Yes, actually, I think reuse cmpxchg_double_slab() here is more concise 
in code. I'm already finish this part of code, but hesitating whether to 
replace cmpxchg_double_slab().
> 
>> If I make mistakes for your words, please let me know.
>> Thanks!
>>>
>>> What about against allocating cpus? More tricky as those will currently end
>>> up privatizing the freelist via get_partial(), only to deactivate it again,
>>> so our list_lock+slab_lock in freeing path would not protect in the
>>> meanwhile. But the allocation is currently very inefficient for debug
>>> caches, as in get_partial() it will take the list_lock to take the slab from
>>> partial list and then in most cases again in deactivate_slab() to return it.

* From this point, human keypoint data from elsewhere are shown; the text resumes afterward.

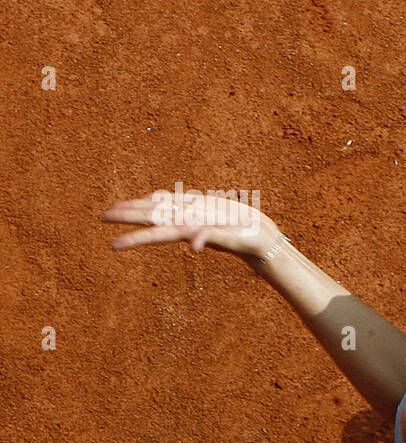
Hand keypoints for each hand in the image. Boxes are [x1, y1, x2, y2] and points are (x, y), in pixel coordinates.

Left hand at [101, 190, 280, 261]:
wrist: (264, 237)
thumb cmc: (249, 240)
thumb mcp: (231, 238)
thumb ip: (212, 237)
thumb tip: (194, 244)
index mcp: (189, 230)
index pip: (155, 233)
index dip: (135, 238)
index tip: (113, 246)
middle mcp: (187, 222)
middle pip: (151, 217)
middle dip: (128, 216)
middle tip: (103, 217)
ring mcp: (195, 214)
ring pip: (161, 208)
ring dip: (140, 207)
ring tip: (120, 207)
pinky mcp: (205, 208)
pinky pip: (180, 201)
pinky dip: (165, 198)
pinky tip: (156, 197)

>> It seems that I need speed some time to eat these words. Anyway, thanks.
>>>
>>> If instead the allocation path for kmem_cache_debug() cache would take a
>>> single object from the partial list (not whole freelist) under list_lock, it
>>> would be ultimately more efficient, and protect against freeing using
>>> list_lock. Sounds like an idea worth trying to me?
>>
>> Hyeonggon had a similar advice that split freeing and allocating slab from
>> debugging, likes below:
>>
>>
>> __slab_alloc() {
>>      if (kmem_cache_debug(s))
>>          slab_alloc_debug()
>>      else
>>          ___slab_alloc()
>> }
>>
>> I guess that above code aims to solve your mentioned problem (idea)?
>>
>> slab_free() {
>>      if (kmem_cache_debug(s))
>>          slab_free_debug()
>>      else
>>          __do_slab_free()
>> }
>>
>> Currently, I only modify the code of freeing slab to fix the confusing
>> messages of "slabinfo -v". If you agree, I can try to realize above
>> mentioned slab_alloc_debug() code. Maybe it's also a challenge to me.
> 
> I already started working on this approach and hope to post a RFC soon.
OK, that's great.
> 
>> Thanks for your time.
>>
>>> And of course we would stop creating the 'validate' sysfs files for
>>> non-debug caches.